11. Subrogation. Upon payment of any Indemnified Amount under this Agreement,
Corporation will be subrogated to the extent of such payment to all of
Director's rights of recovery therefor and Director will take all
reasonable actions requested by Corporation (at no cost or penalty to
Director) to secure Corporation's rights under this paragraph 11 including
executing documents.
12. Continuation of Indemnity. All of Corporation's obligations under this
Agreement will continue as long as Director is subject to any actual or
possible Covered Matter, notwithstanding Director's termination of service
as a director.
13. Amendments. Neither Corporation's Articles of Incorporation nor its Bylaws
will be changed to increase liability of directors or to limit Director's
indemnification. Any repeal or modification of Corporation's Articles of
Incorporation or Bylaws or any repeal or modification of the relevant
provisions of any applicable law will not in any way diminish any of
Director's rights or Corporation's obligations under this Agreement. This
Agreement cannot be amended except with the written consent of Corporation
and Director.
14. Governing Law. This Agreement will be governed by Michigan Law.
15. Successors.
(a) This Agreement will be binding upon and inure to the benefit of the
parties and their respective heirs, legal representatives and assigns.
(b) Corporation will require any successor (whether direct or indirect, by
purchase, merger, consolidation or otherwise) to all or substantially
all of the business or assets of the Corporation to assume all of
Corporation's obligations under this Agreement. Such assumption will
not release Corporation from its obligations under this Agreement.
16. Severability. The provisions of this Agreement will be deemed severable,
and if any part of any provision is held illegal, void or invalid under
applicable law, such provision may be changed to the extent reasonably
necessary to make the provision, as so changed, legal, valid and binding.
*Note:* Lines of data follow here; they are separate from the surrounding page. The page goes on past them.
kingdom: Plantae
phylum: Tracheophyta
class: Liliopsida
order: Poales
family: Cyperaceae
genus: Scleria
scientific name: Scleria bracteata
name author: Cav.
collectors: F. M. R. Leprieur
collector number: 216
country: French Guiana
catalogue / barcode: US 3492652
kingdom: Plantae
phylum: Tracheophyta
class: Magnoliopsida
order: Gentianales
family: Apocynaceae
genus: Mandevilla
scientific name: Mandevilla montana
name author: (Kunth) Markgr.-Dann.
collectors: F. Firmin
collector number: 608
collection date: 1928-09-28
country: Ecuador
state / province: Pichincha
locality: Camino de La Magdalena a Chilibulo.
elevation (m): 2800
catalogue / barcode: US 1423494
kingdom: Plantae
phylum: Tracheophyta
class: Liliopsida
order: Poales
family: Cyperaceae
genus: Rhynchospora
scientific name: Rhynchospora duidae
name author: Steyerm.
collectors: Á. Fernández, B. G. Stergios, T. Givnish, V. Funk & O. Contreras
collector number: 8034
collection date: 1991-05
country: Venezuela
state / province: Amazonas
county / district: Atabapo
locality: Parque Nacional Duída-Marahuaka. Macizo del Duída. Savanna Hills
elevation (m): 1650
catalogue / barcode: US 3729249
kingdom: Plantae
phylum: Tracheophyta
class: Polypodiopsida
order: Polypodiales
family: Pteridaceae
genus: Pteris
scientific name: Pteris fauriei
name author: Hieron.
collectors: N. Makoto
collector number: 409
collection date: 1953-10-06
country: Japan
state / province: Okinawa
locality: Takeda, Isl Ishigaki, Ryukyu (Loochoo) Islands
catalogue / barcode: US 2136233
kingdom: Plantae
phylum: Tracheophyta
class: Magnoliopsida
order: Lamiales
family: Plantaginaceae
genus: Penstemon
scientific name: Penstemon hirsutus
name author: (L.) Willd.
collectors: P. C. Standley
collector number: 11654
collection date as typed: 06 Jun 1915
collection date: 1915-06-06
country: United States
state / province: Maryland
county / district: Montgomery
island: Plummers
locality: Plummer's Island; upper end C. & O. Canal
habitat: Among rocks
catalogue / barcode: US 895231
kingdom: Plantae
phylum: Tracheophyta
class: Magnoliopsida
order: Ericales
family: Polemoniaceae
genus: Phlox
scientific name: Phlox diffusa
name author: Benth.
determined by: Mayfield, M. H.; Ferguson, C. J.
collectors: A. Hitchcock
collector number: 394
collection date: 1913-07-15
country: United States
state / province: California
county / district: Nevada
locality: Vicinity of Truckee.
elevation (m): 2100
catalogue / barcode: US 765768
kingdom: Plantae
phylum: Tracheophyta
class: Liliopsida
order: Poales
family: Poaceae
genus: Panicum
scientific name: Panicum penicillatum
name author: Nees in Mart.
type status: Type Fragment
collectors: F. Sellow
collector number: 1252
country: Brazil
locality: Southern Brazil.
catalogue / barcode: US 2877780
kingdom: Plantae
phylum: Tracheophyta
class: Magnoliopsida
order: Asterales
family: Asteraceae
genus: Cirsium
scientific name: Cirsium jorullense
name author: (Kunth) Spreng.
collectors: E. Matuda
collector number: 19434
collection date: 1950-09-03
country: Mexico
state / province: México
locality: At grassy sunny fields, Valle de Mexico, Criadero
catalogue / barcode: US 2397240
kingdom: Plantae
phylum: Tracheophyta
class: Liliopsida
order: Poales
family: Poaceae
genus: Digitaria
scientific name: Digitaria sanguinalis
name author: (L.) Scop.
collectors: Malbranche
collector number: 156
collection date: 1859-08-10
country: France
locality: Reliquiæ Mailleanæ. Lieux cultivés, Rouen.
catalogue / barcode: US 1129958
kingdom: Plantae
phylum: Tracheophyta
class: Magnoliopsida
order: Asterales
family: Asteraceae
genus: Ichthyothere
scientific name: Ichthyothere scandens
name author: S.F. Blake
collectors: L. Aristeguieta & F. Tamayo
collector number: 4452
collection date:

If any provision of this Agreement is held illegal, void or invalid in its
entirety, the remaining provisions of this Agreement will not in any way be
affected or impaired but will remain binding in accordance with their
terms.
17. Notices. All notices given under this Agreement will be in writing and
delivered either personally, by registered or certified mail (return
receipt requested, postage prepaid), by recognized overnight courier or by
telecopy (if promptly followed by a copy delivered personally, by
registered or certified mail or overnight courier), as follows:
If to Director: Xxxxxxx X. Xxxxxxxx
0000 Xxxxxxxxx
Xxx Xxxxx, Xxxxxxxx 00000
If to Corporation: JPE, Inc.
000 Xxxxxxxxxx Xxxxx, Xxxxx 000
Xxx Xxxxx, Xxxxxxxx 00000
Attention: Secretary
or to such other address as either party furnishes to the other in writing.
18. Counterparts: This Agreement may be signed in counterparts.
19. Subsidiaries: As used in this Agreement, the term "Subsidiary" means any
corporation in which Corporation owns a majority interest.
In witness whereof, the parties have executed this Agreement as of the date set
forth in the introductory paragraph of this Agreement.
JPE, INC.
a Michigan corporation
By: /s/ Xxxxx X. Xxxxx
-----------------------------------
Xxxxx X. Xxxxx
Its: President
/s/ Xxxxxxx X. Xxxxxxxx ("Director")
---------------------------------------
Xxxxxxx X. Xxxxxxxx
D&O Insurance Schedule
----------------------
Policy
Company Policy No. Amount Deductible/Co-Insurance Expiration Date
------- ---------- ------ ----------------------- ---------------
St. Xxxx Mercury 563CM0098 $10,000,000 $250,000 payable by Corporation in 10/26/99
Ins. Co. each securities claim and $150,000
all other claims; no retention
payable by insureds. Insurer
responsible for 100% of loss in
excess of retention amount.
Great American DFX0009459 $5,000,000 Policy is excess of amount payable 10/26/99
Insurance Co. by St. Xxxx Mercury Ins. Co. policy.